*EXERCISE BRIEF*: Copy out the material line for line, starting from its very first line and ending with the line that contains "Thổi khí. Chức", including that line.

*GIVEN DATA*:
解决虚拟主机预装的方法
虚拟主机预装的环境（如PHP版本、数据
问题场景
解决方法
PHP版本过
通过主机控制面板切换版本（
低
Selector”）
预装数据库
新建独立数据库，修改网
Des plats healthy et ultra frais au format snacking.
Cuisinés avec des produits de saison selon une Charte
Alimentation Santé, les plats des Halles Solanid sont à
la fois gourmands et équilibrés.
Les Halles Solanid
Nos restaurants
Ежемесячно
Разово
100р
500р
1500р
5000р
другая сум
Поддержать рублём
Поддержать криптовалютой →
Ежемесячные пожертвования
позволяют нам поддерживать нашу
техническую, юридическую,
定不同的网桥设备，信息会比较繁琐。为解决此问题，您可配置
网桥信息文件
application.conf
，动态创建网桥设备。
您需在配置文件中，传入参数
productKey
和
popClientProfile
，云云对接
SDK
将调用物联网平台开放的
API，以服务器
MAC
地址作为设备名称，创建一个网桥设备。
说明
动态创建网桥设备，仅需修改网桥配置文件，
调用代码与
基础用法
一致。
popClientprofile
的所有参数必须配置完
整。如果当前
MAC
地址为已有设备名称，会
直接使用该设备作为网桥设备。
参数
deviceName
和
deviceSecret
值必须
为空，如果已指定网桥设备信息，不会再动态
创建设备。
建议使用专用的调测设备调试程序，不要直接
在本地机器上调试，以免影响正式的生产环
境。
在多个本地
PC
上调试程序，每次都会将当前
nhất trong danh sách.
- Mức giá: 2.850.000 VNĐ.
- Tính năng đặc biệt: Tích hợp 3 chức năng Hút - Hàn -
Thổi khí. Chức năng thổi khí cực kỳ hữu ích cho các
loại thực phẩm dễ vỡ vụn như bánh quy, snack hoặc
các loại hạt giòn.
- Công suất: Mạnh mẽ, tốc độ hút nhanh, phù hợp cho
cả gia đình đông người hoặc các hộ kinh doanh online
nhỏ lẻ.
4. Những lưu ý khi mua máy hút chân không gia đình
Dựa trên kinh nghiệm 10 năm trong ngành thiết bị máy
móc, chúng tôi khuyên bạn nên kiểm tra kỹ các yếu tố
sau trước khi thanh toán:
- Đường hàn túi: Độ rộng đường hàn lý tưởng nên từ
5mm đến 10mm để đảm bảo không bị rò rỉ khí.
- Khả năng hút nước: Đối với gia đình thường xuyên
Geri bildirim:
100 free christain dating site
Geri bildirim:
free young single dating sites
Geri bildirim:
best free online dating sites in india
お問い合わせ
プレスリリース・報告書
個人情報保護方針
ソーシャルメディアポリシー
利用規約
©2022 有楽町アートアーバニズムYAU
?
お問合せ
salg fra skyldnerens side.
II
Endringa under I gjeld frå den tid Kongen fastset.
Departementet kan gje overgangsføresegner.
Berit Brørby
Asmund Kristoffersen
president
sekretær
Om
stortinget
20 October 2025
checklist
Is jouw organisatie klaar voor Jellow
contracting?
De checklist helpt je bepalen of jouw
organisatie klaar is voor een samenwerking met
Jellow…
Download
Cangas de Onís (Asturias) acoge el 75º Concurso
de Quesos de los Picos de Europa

*REPLY*:
解决虚拟主机预装的方法
虚拟主机预装的环境（如PHP版本、数据
问题场景
解决方法
PHP版本过
通过主机控制面板切换版本（
低
Selector”）
预装数据库
新建独立数据库，修改网
Des plats healthy et ultra frais au format snacking.
Cuisinés avec des produits de saison selon une Charte
Alimentation Santé, les plats des Halles Solanid sont à
la fois gourmands et équilibrés.
Les Halles Solanid
Nos restaurants
Ежемесячно
Разово
100р
500р
1500р
5000р
другая сум
Поддержать рублём
Поддержать криптовалютой →
Ежемесячные пожертвования
позволяют нам поддерживать нашу
техническую, юридическую,
定不同的网桥设备，信息会比较繁琐。为解决此问题，您可配置
网桥信息文件
application.conf
，动态创建网桥设备。
您需在配置文件中，传入参数
productKey
和
popClientProfile
，云云对接
SDK
将调用物联网平台开放的
API，以服务器
MAC
地址作为设备名称，创建一个网桥设备。
说明
动态创建网桥设备，仅需修改网桥配置文件，
调用代码与
基础用法
一致。
popClientprofile
的所有参数必须配置完
整。如果当前
MAC
地址为已有设备名称，会
直接使用该设备作为网桥设备。
参数
deviceName
和
deviceSecret
值必须
为空，如果已指定网桥设备信息，不会再动态
创建设备。
建议使用专用的调测设备调试程序，不要直接
在本地机器上调试，以免影响正式的生产环
境。
在多个本地
PC
上调试程序，每次都会将当前
nhất trong danh sách.
- Mức giá: 2.850.000 VNĐ.
- Tính năng đặc biệt: Tích hợp 3 chức năng Hút - Hàn -
Thổi khí. Chức năng thổi khí cực kỳ hữu ích cho các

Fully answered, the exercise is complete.